Probier es aus: Zähl alle Dinge auf, die laut dem Lesetext die Wahl des dualen Studiums in der Luftfahrt angetrieben haben.

Direkt nach dem Abi habe ich mich in ein duales Studium in der Luftfahrt gestürzt. Meine Wahl war getrieben von einer diffusen Mischung aus passenden Schulnoten, einer nicht klar definierbaren Faszination für irgendeinen Fachbereich und dem gesellschaftlichen Druck, doch irgendwas Handfestes mit meinem Leben anzufangen.

Die Idee etwas Freies, Künstlerisches zu machen, habe ich aus Angst vor der Unsicherheit erstmal auf später oder nie verschoben.

Das für den Rest meines Lebens?

Es folgten zwei Jahre, in denen ich mich für ein brauchbares Gehalt durch Excel-Tabellen und Vorlesungen gewühlt habe, deren echten Hintergrund und Mehrwert ich nur erahnen konnte und kaum merkte, wie Woche um Woche an mir vorbeizog. Bis der Moment kam, in dem ich im Büro saß und plötzlich dachte: "Ernsthaft? Willst du das wirklich den Rest deines Lebens machen?"

Ich stand vor dem Grundproblem einer jeden Karriereplanung – Sicherheit vs. Selbstverwirklichung. Innerlich war für mich eigentlich klar, dass ich abbrechen musste. Aber das war leichter gedacht als getan. Vor allem, weil ich keine ausgereifte Alternative in der Tasche hatte. Vielleicht wird es ja noch besser, dachte ich. Vielleicht sind es einfach nur die aktuellen Kollegen oder Aufgaben, die nicht zu mir passen.Womit ich einen klassischen Fehler beging, wie mir Psychologe Prof. Dr. Morgenroth rückblickend erklärt: "Es ist eine Grundtendenz, die wir alle haben, Probleme zu externalisieren und von uns wegzuschieben." Eine Veranlagung, mit der wir uns sogar den Weg zur eigenen Weiterentwicklung verbauen können. Nach dem Motto: "Nicht ich bin Schuld, sondern das System und daran kann ich nichts ändern."

Gegebene Angaben:
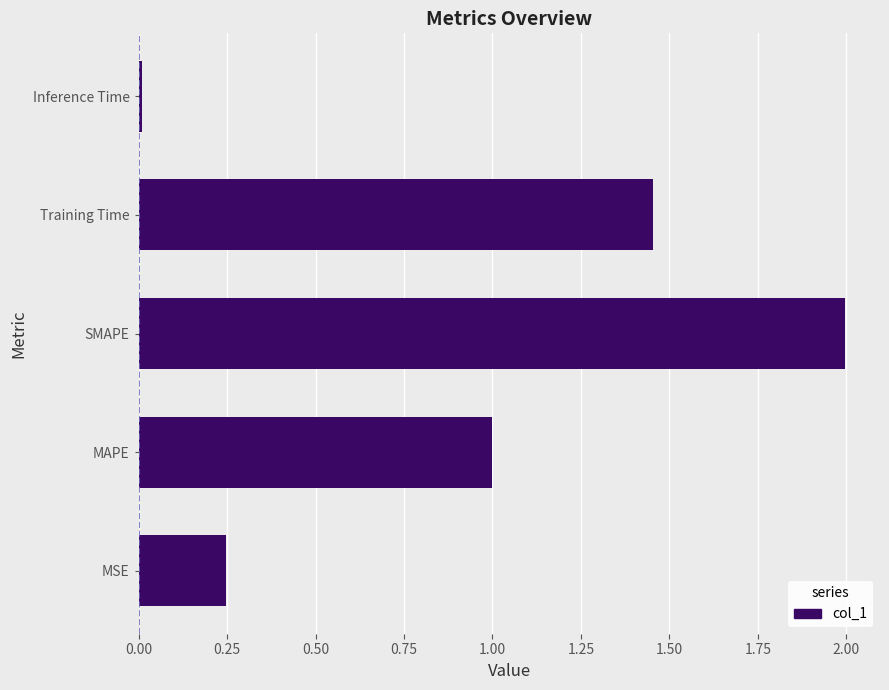

Are the bars horizontal?

Yes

Ergebnis:
- passende Schulnoten
- eine nicht klar definierbare Faszination für irgendeinen Fachbereich
- der gesellschaftliche Druck, doch irgendwas Handfestes mit dem Leben anzufangen